Her second novel, based in fact, deals with a bout of ethnic cleansing in 1937, by the Dominican Republic of its itinerant Haitian labourers. It breaks down roughly into four sections: the lives of workers and bosses before the catastrophe, the massacre itself, the flight of a few survivors, and their attempts once back in their homeland to wrest some peace of mind from their suffering.

The narrator, a 23-year-old Haitian maid, Amabelle Desir, is unassuming almost to the point of having no character at all, which works well at the beginning. She's had to step in suddenly to help her master's wife and childhood friend Senora Valencia give birth. The labour is dangerous; as the twins, the boy a pale "cherimoya milk", the girl a mix of "tan Brazil nut and black salsify", are passed with joy between them, "`Do you think my daughter will always be the colour she is now?' Senora Valencia asked. `My poor love, what if she's mistaken for one of your people?'"

Danticat uses understatement to painful effect, first to present this amiable face of the coloniser and next to raise the question whether violence the only effective response.

The workers lack neither weapons nor motivation. Sugar cane cutting is known as bone farming because when the machete goes in the sound is like crunching chicken bones. Of all the local crops, cane takes the most toll on people who harvest it. The labourers, including Amabelle's lover Sebastien, have endured in the hope of a better future. Danticat builds up tension expertly; using a style that seems almost languorous to present the pain and stoicism of their world - a ritual bathing scene at daybreak is especially vivid - she adds layer on layer of wrongs until events bring Sebastien to a choice. One night, he can kill the man who through arrogant carelessness killed his friend, or he can stay with Amabelle in her room and invent happiness.

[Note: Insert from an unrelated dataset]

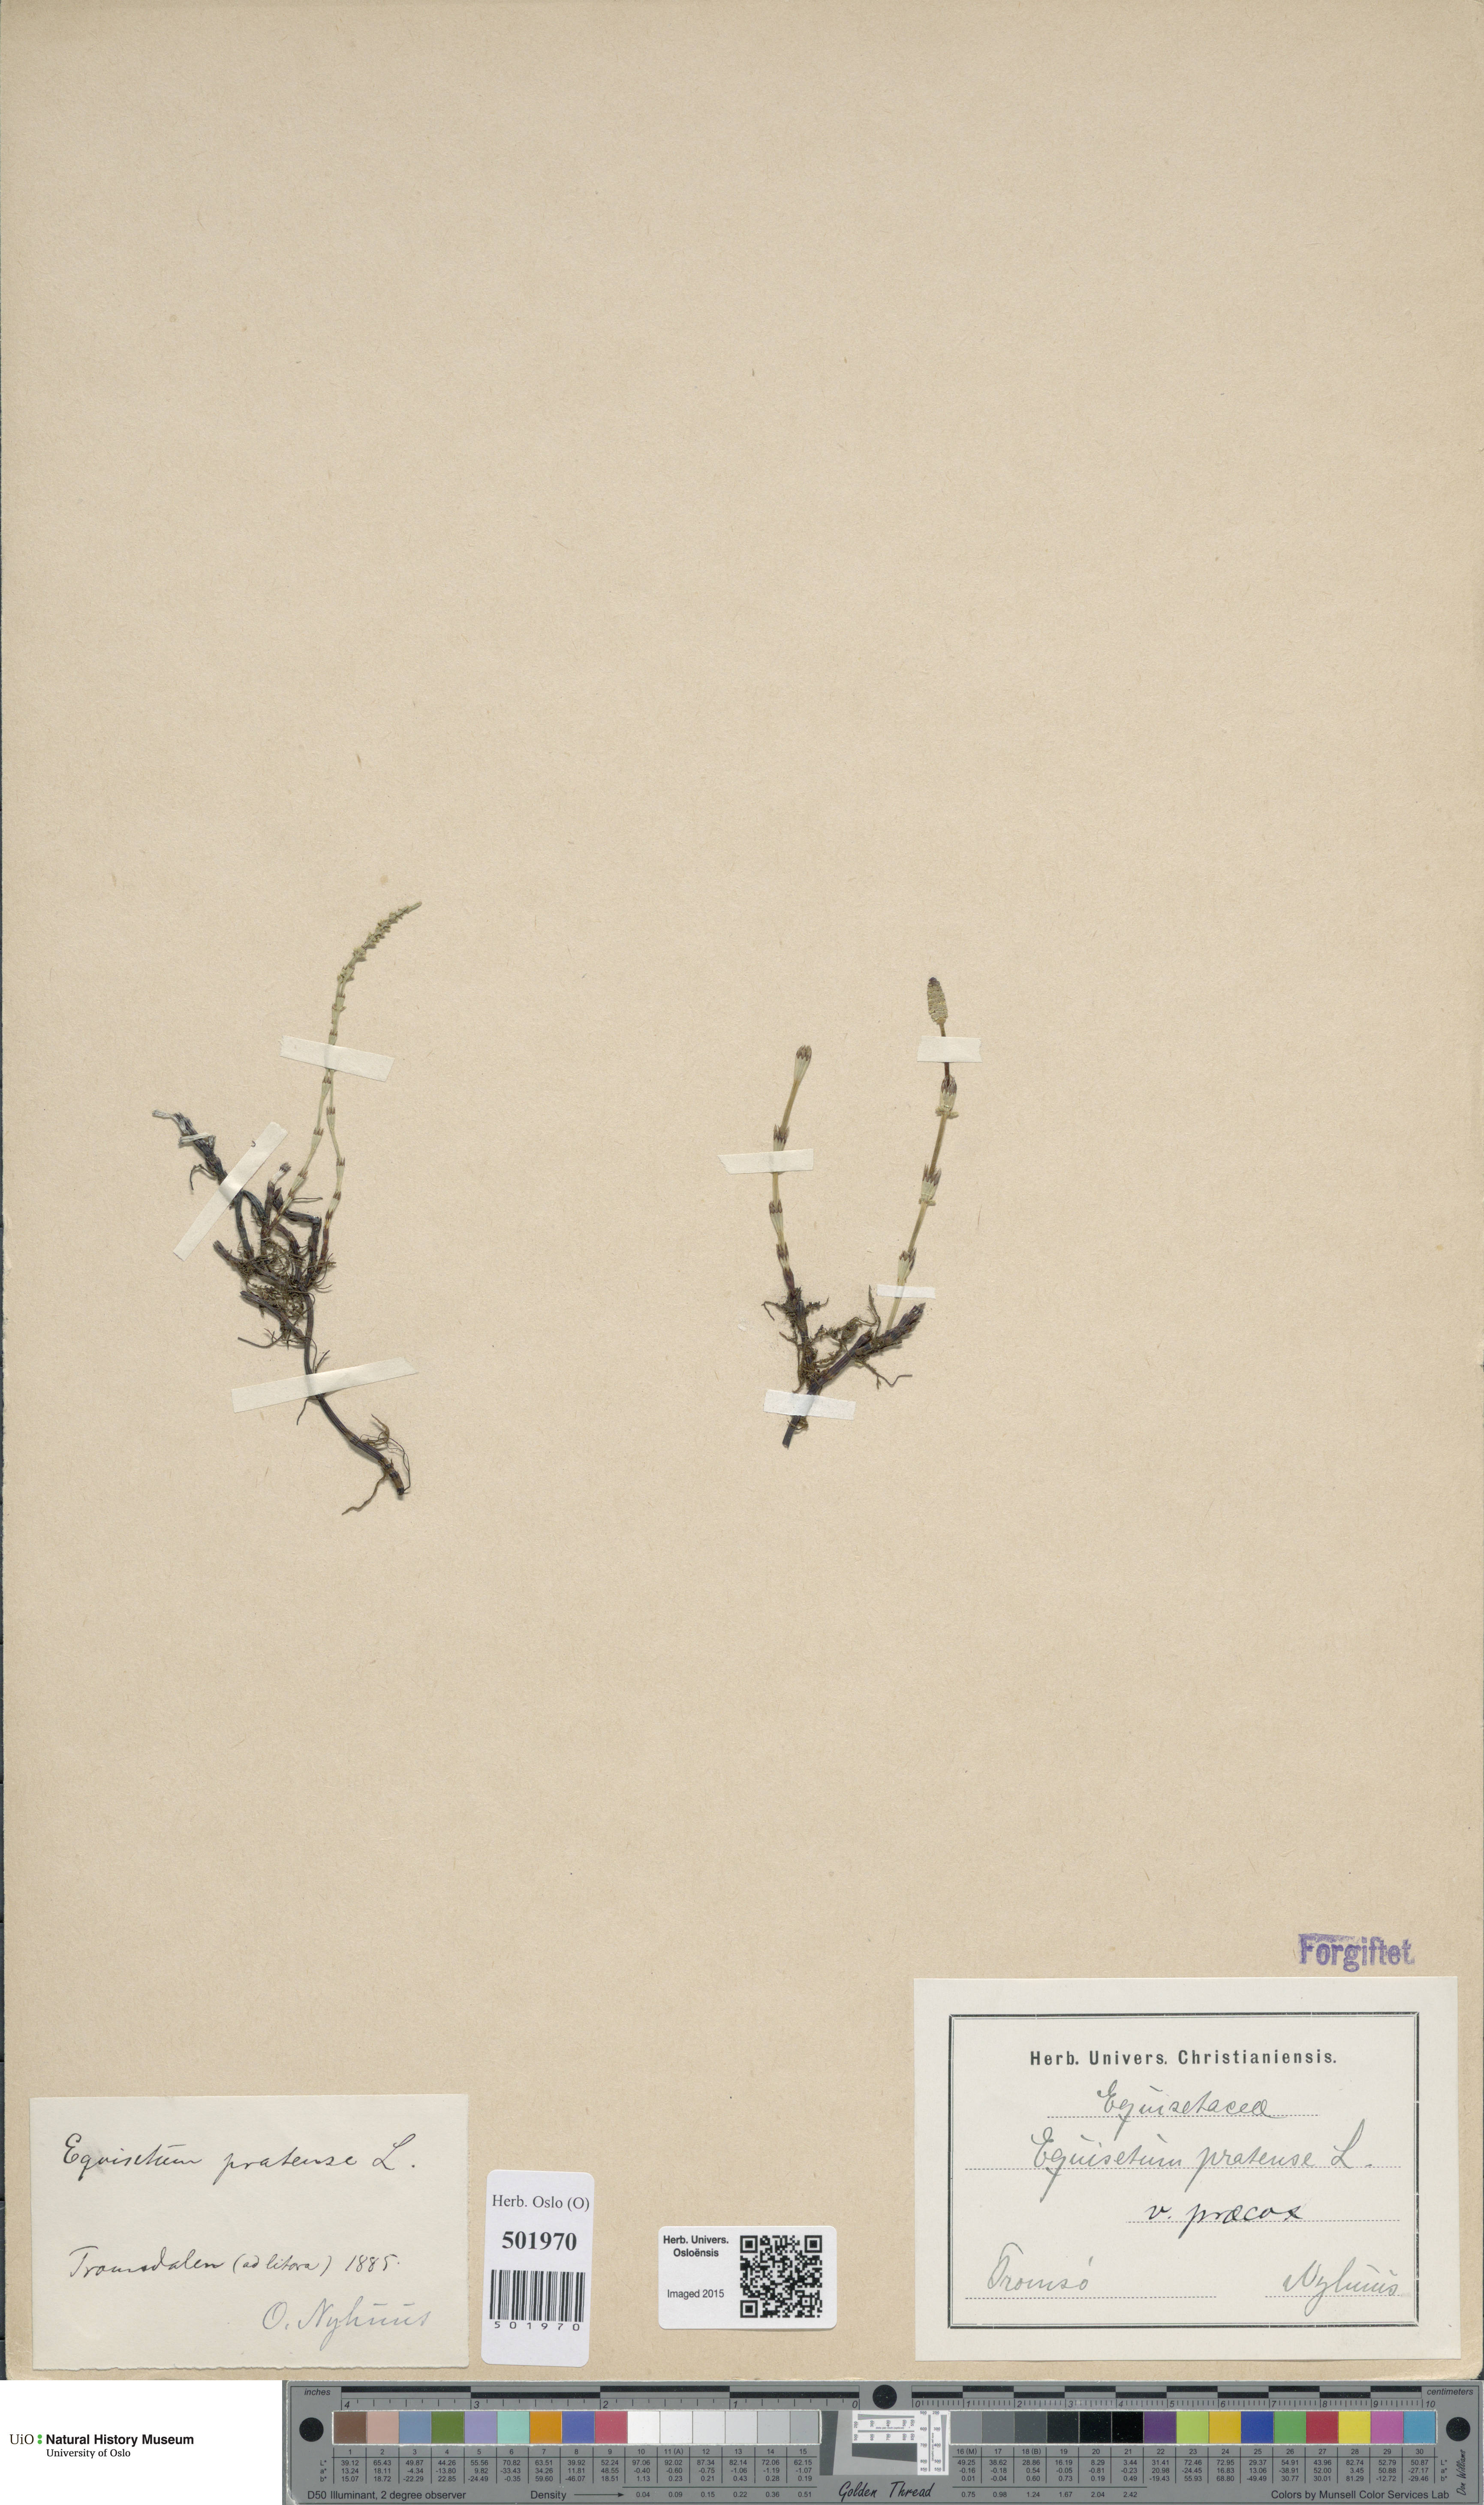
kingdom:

This first, longest section is by far the best, and that's a pity in terms of the novel's larger aims. Danticat has embraced the conviction of Haitian novelist Jacques Stephen Alexis that through the use of "the marvellous" - myth and the imagination - it's possible to break free of the prison of history. Some of the most potent passages are those in which the oppressed are closely, even gladly tied to their oppressors. The writing flags while they are escaping and doesn't wholly recover when the refugees are safe.

That the perpetrators of the massacre are hazy is clearly intentional. Danticat plans to shift the focus to the possibility of redemption through Sebastien. But he is missing, possibly dead. It is Amabelle, so stick- thin she disappears at times from her own narrative, who must take us through the Haitians' flight from the Dominican Republic. Danticat is particularly strong on the guilt of survival. Sebastien comes to represent a counter-culture of the imagination. Amabelle is physically broken, but she can continue to dream. Danticat ensures that at least some of those whose names aren't in the history books don't "vanish like smoke in the early morning air".